Pirámide ist ein Berg in der Cordillera Blanca und erhebt sich über dem Parón-See auf 5.885 Meter Höhe. Seine steilen Flanken sind mit Gletschern bedeckt und weisen markante Eisformationen auf.
Der Nordwestgipfel wurde im Mai 1957 von G. Hauser, B. Huhn und H. Wiedmann zum ersten Mal bestiegen. Diese frühe Expedition markierte einen wichtigen Moment in der Erforschung des Gebiets.
Der Berg liegt im Huascarán-Nationalpark und repräsentiert die andine Bergsteigertradition in der Region.

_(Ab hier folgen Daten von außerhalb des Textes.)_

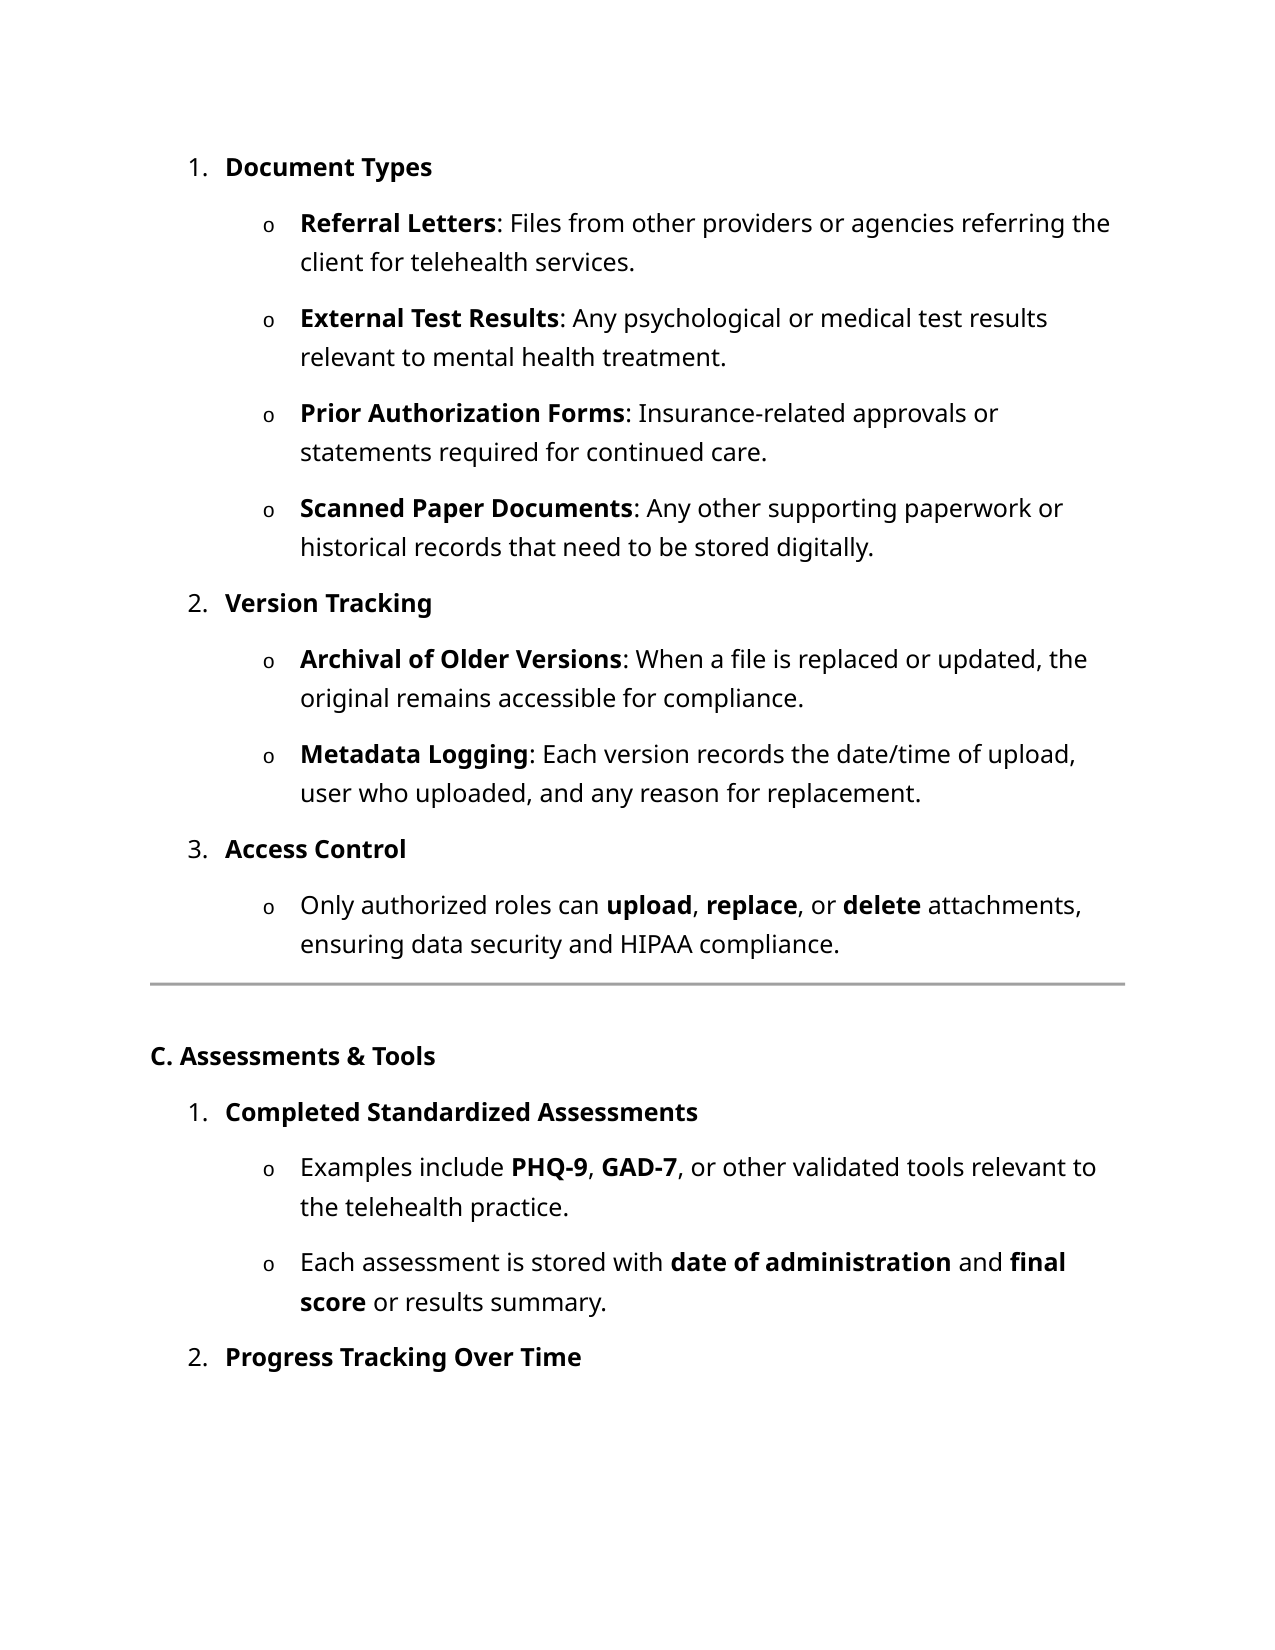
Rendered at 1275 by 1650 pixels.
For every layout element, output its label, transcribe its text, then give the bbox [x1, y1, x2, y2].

list External Test Results: Any psychological or medical test results relevant to mental health treatment. [262, 301, 1125, 374]
text C. Assessments & Tools [150, 1038, 1125, 1072]
list Examples include PHQ-9, GAD-7, or other validated tools relevant to the telehealth practice. [262, 1150, 1125, 1223]
list Metadata Logging: Each version records the date/time of upload, user who uploaded, and any reason for replacement. [262, 737, 1125, 810]
list Completed Standardized Assessments [187, 1094, 1125, 1128]
list Prior Authorization Forms: Insurance-related approvals or statements required for continued care. [262, 396, 1125, 469]
list Only authorized roles can upload, replace, or delete attachments, ensuring data security and HIPAA compliance. [262, 887, 1125, 961]
list Document Types [187, 150, 1125, 184]
list Progress Tracking Over Time [187, 1340, 1125, 1374]
list Version Tracking [187, 586, 1125, 620]
list Access Control [187, 832, 1125, 866]
list Each assessment is stored with date of administration and final score or results summary. [262, 1245, 1125, 1318]
list Archival of Older Versions: When a file is replaced or updated, the original remains accessible for compliance. [262, 642, 1125, 715]
list Referral Letters: Files from other providers or agencies referring the client for telehealth services. [262, 206, 1125, 279]
list Scanned Paper Documents: Any other supporting paperwork or historical records that need to be stored digitally. [262, 491, 1125, 564]
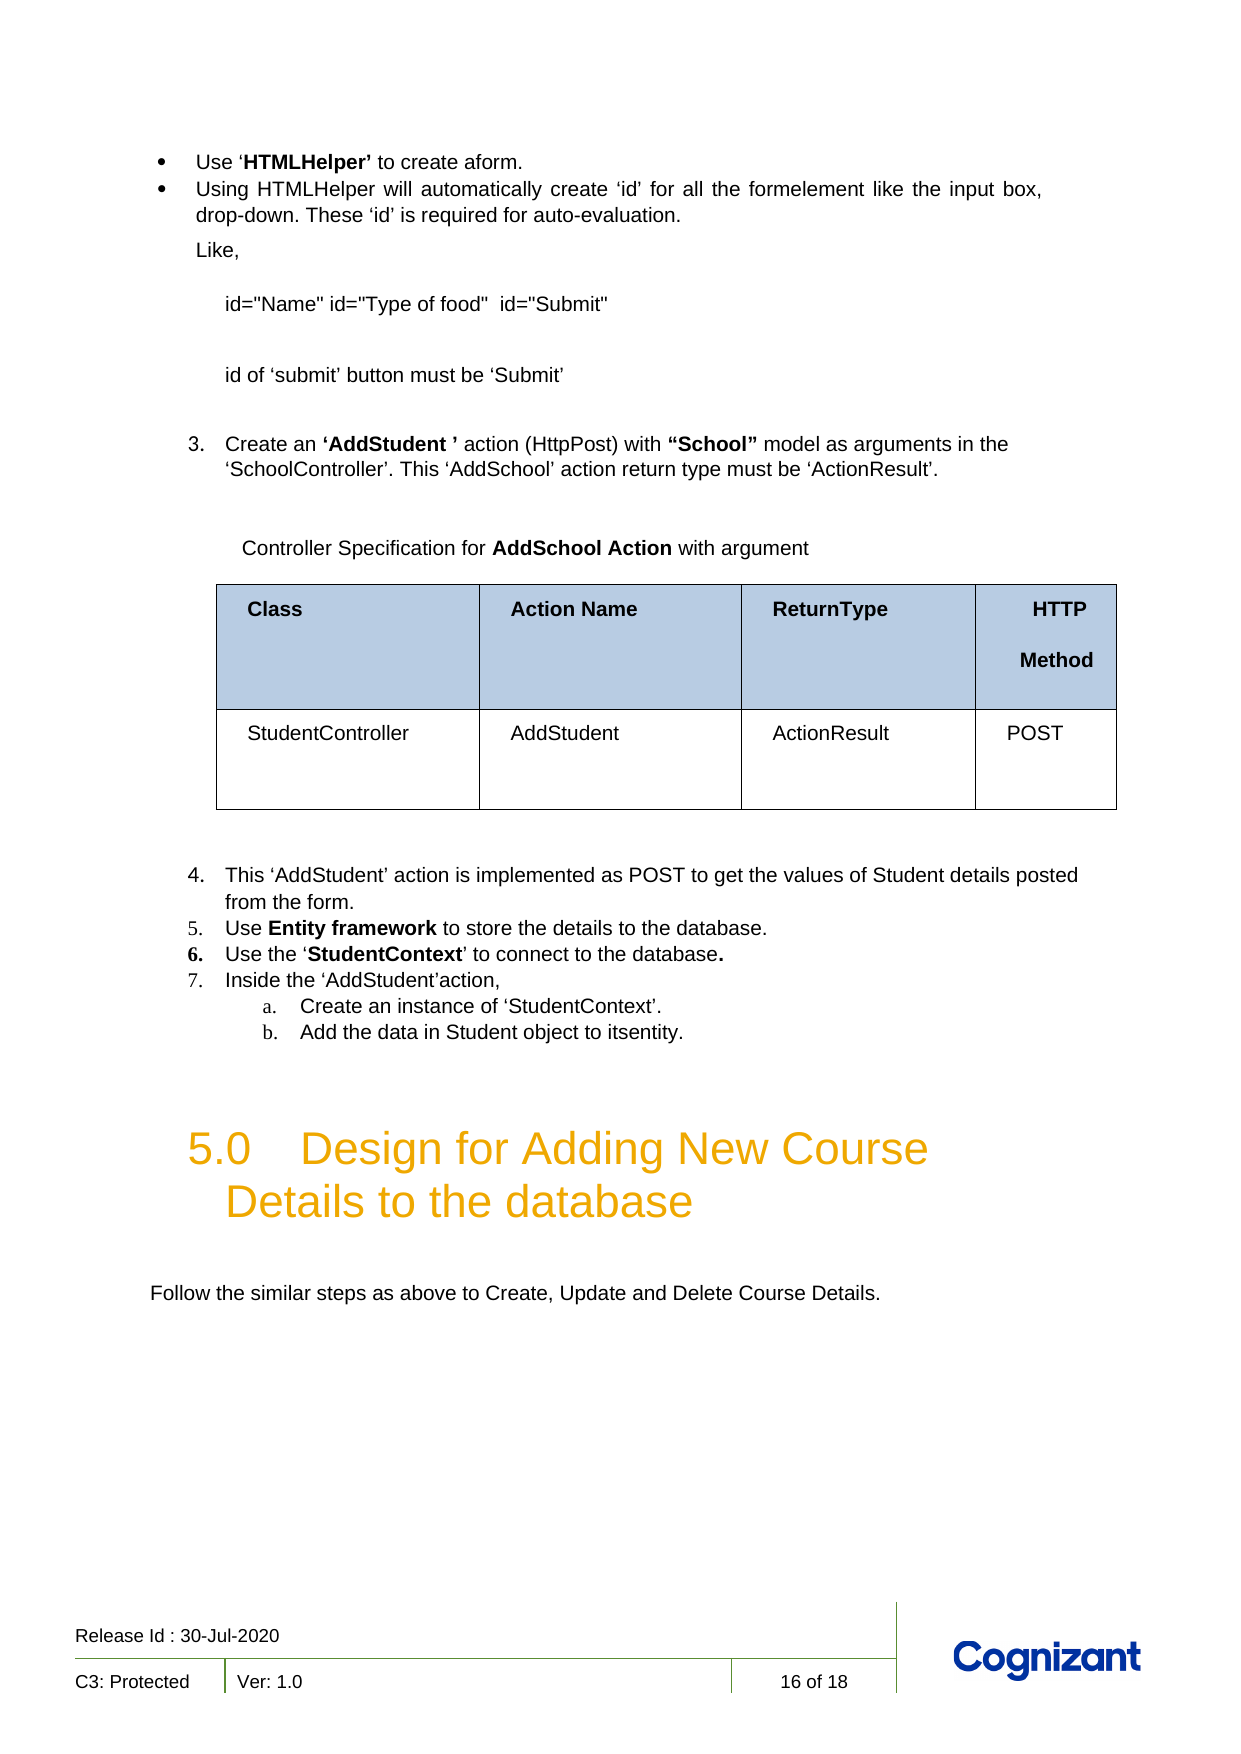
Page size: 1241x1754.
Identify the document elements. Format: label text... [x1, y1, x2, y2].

table_cell AddStudent [480, 710, 741, 808]
list Create an ‘AddStudent ’ action (HttpPost) with “School” model as arguments in the ‘SchoolController’. This ‘AddSchool’ action return type must be ‘ActionResult’. [187, 429, 1078, 481]
text id="Name" id="Type of food" id="Submit" [225, 292, 670, 316]
list Add the data in Student object to itsentity. [262, 1019, 1090, 1044]
text Follow the similar steps as above to Create, Update and Delete Course Details. [150, 1281, 1078, 1305]
list Use ‘HTMLHelper’ to create aform. [158, 150, 1090, 174]
list Use the ‘StudentContext’ to connect to the database. [187, 941, 1090, 966]
text Like, [196, 231, 1078, 264]
subtitle Design for Adding New Course Details to the database [187, 1122, 1078, 1227]
list Create an instance of ‘StudentContext’. [262, 993, 1090, 1018]
list This ‘AddStudent’ action is implemented as POST to get the values of Student details posted from the form. [187, 860, 1090, 913]
picture [953, 1641, 1142, 1681]
text Controller Specification for AddSchool Action with argument [242, 534, 1078, 559]
list Use Entity framework to store the details to the database. [187, 915, 1090, 939]
table_header HTTP Method [976, 585, 1116, 709]
table_cell StudentController [217, 710, 479, 808]
table_header Class [217, 585, 479, 709]
table_header ReturnType [742, 585, 975, 709]
table_cell POST [976, 710, 1116, 808]
table_cell ActionResult [742, 710, 975, 808]
list Using HTMLHelper will automatically create ‘id’ for all the formelement like the input box, drop-down. These ‘id’ is required for auto-evaluation. [158, 177, 1044, 226]
text id of ‘submit’ button must be ‘Submit’ [150, 362, 1078, 387]
table_header Action Name [480, 585, 741, 709]
list Inside the ‘AddStudent’action, [187, 967, 1090, 992]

Bergsteiger benötigen fortgeschrittene Fähigkeiten, um die steilen Eishänge und Schneefelder während des Aufstiegs vom Basiscamp zu bewältigen. Der beste Ansatz ist, mit einem erfahrenen lokalen Führer zu gehen und die Wetterbedingungen in diesem hochalpinen Gebiet genau zu beobachten.
Der Berg bietet drei unterschiedliche Kletterrouten mit jeweils eigenen technischen Anforderungen: die Nordwestflanke, die Südwestflanke und der Westrücken. Jede Route erfordert andere Fertigkeiten und wird von Bergsteigern je nach Erfahrung und Vorlieben gewählt.